Dataset entries START

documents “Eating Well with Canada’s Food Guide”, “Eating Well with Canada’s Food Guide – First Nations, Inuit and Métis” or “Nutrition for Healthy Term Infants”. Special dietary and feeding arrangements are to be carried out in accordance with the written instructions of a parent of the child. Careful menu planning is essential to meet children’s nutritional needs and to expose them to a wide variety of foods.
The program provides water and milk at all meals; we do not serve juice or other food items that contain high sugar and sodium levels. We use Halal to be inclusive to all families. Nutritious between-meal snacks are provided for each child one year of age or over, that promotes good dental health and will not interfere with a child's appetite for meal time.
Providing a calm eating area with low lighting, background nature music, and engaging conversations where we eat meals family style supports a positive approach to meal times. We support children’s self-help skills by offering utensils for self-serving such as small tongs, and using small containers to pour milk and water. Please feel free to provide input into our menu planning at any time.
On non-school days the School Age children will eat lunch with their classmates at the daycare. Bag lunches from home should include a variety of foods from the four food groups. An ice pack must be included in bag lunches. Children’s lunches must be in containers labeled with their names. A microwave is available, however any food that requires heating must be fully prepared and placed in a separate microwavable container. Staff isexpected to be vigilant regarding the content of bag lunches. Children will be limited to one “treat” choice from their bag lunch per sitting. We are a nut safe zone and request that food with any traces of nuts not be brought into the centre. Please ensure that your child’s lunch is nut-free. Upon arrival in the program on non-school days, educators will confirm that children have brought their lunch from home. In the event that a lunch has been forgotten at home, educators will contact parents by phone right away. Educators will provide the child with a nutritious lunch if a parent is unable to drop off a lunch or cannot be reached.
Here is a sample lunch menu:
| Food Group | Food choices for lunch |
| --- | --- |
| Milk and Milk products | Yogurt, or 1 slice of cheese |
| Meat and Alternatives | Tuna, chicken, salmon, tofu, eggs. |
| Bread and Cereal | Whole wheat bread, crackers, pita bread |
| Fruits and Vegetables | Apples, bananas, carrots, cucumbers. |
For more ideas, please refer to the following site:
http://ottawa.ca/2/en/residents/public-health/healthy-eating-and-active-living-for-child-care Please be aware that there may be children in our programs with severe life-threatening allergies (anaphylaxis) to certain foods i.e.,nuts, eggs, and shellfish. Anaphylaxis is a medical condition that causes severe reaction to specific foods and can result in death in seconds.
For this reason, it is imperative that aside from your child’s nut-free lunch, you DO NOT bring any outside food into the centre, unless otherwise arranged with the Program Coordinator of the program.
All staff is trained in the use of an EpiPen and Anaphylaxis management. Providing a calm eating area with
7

Dataset entries END

# Your task
Give back exactly the lines from the line holding "pita bread |" through the last line of the listing, including both.

# Final answer
| Bread and Cereal | Whole wheat bread, crackers, pita bread |
| Fruits and Vegetables | Apples, bananas, carrots, cucumbers. |
For more ideas, please refer to the following site:
http://ottawa.ca/2/en/residents/public-health/healthy-eating-and-active-living-for-child-care Please be aware that there may be children in our programs with severe life-threatening allergies (anaphylaxis) to certain foods i.e.,nuts, eggs, and shellfish. Anaphylaxis is a medical condition that causes severe reaction to specific foods and can result in death in seconds.
For this reason, it is imperative that aside from your child’s nut-free lunch, you DO NOT bring any outside food into the centre, unless otherwise arranged with the Program Coordinator of the program.
All staff is trained in the use of an EpiPen and Anaphylaxis management. Providing a calm eating area with
7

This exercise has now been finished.